Aguante Baskonia carajo. De nuevo Baskonia ha enderezado un equipo desastroso. La llegada de Begic, James y Adams y la dedicación de Ibón Navarro ha conseguido convencer, implicar al resto de jugadores en este proyecto más equilibrado y con muchísima continuidad. Tras numerosísimos cambios se ha encontrado jugadores que definen un estilo, maravilloso por espectacular. Quizá estos jugadores podrían indentificarse con al afición y construir un futuro competitivo a medio plazo. Yo creo que sí. Son jugadores que dan victorias, quizá aún no estén para disputar títulos, pero bien valen una entrada.

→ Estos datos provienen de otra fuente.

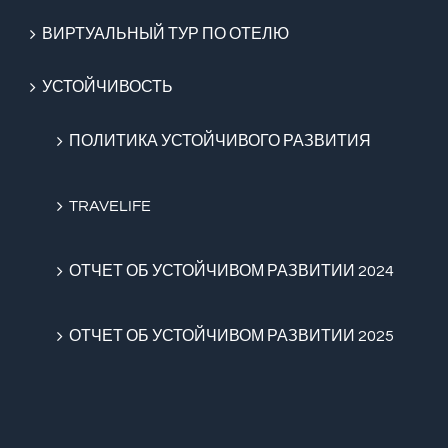
ВИРТУАЛЬНЫЙ ТУР ПО ОТЕЛЮ
УСТОЙЧИВОСТЬ
ПОЛИТИКА УСТОЙЧИВОГО РАЗВИТИЯ
TRAVELIFE
ОТЧЕТ ОБ УСТОЙЧИВОМ РАЗВИТИИ 2024
ОТЧЕТ ОБ УСТОЙЧИВОМ РАЗВИТИИ 2025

Se adivina una futura columna vertebral capaz de levantar de la silla de ruedas en la que se encuentra Baskonia. Se necesita algo de tiempo. Se necesita paciencia. Si Baskonia apuesta, supongo que con muchos quebraderos de cabeza, por estos jugadores a medio-largo plazo creo que Bskonia volverá. En Vitoria no se piden títulos y sí victorias a base de entrega. Si a este equipo, al que ganaba al FC Barcelona anotándole 103 puntos se le añade una o dos piezas de rol sería extraordinario. No hablo de jugadores con proyección, ni con un pasado, hablo de jugadores que cumplen su trabajo sabedores de lo que hay que hacer y de lo que no pueden hacer.

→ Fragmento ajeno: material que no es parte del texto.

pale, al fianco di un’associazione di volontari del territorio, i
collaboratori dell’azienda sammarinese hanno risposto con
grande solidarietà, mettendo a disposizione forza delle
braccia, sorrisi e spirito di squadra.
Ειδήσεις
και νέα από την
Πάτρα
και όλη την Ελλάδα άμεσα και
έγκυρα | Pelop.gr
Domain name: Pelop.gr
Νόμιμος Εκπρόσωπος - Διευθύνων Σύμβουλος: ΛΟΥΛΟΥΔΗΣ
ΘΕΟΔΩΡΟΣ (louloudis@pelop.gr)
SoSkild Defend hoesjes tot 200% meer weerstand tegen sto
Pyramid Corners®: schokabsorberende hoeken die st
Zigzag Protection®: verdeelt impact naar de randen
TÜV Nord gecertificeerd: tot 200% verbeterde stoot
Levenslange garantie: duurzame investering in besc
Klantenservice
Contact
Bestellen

Baskonia tiene el producto, tiene un equipo rápido y anotador. Es divertido. Tiene jugadores de proyección y jugadores dispuestos a rendir dentro de su rol. Tiene baloncesto en cuanto pula ciertos errores sin quitarle un ápice de esta personalidad. Siempre y cuando se le permita la paciencia al tiburón contable. Aguante carajo Baskonia.